- **Source text**:
___
Check out Thuren Fab for front end parts that work.

http://thurenfabrication.com/products.html

He even had an online mpeg movie showing a "Death wobble"
http://www.thurenfabrication.com/dw.mpeg

John


----------



## SnoFarmer (Oct 15, 2004)

92XT;454927 said:


> upon installing a lift kit , an alignment is your next move
> caster / camber


Caster and camber is set in the axle no adjustment.

Their is an adjustment on the control arms to roll the axle. 
( to put the axle in the proper orientation.)


----------



## cepp (Dec 8, 2006)

yes.. the adjustable cam bolts adjusts caster... sorry. no camber adjustment yes u are correct.. my bad..



> did he put the 2 inch keyways on it then crank the **** out of them if so he is binding up the front short shafts on the front between the diff and the hub this hapend to me on my old gmc and it wore the front out with in 20,000 mile so tell him to back them off they r built to level the truck not lift it but that is only if he went keys which i think he did cause i cant find 2 two inch for any dodge truck unless i do a leveling kit with seperat blocks or add a leaf so i desided im going with the one ton 4" lift on my dodge 2500


dodges have a straight axle on the front, not torsion bars. just a fyi.

death wobble is when the front axle shifts side to side usually after a bump is hit with the passenger front wheel. sending the truck into a violent shake which can only be riden out. cant hit the brakes or accel to get out of. usually due to poor suspension compents or poor alignment. just another fyi..
___
- **Dataset excerpt**:
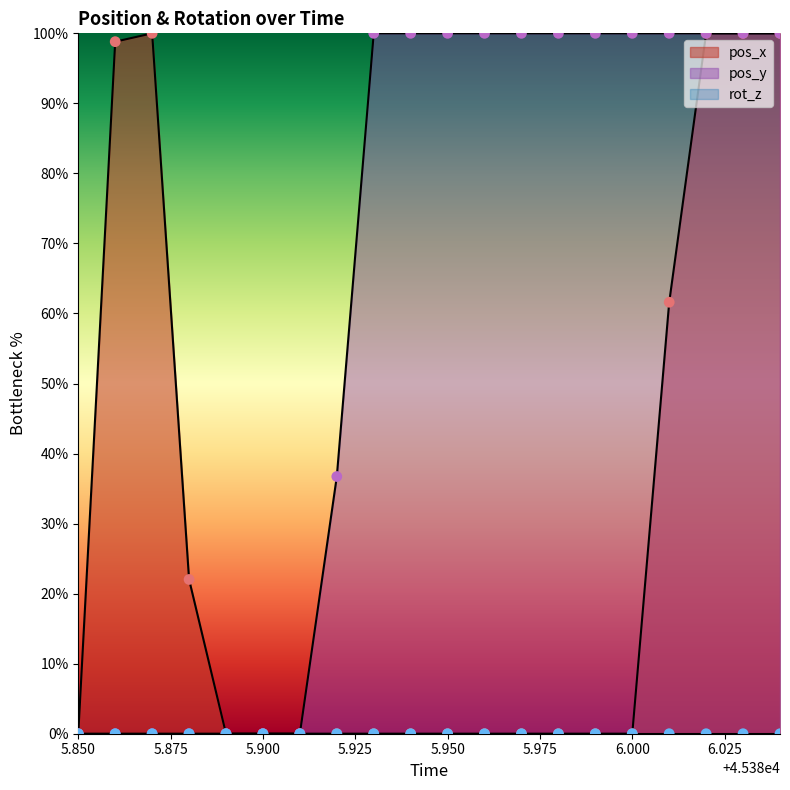

Which series has the widest spread of Y values?

pos_x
___
- **Directive**: From the truck suspension thread, extract verbatim the passage that opens with the words containing "## SnoFarmer (Oct" and closes with "axle no adjustment.".

- **Response**:
## SnoFarmer (Oct 15, 2004)

92XT;454927 said:


> upon installing a lift kit , an alignment is your next move
> caster / camber


Caster and camber is set in the axle no adjustment.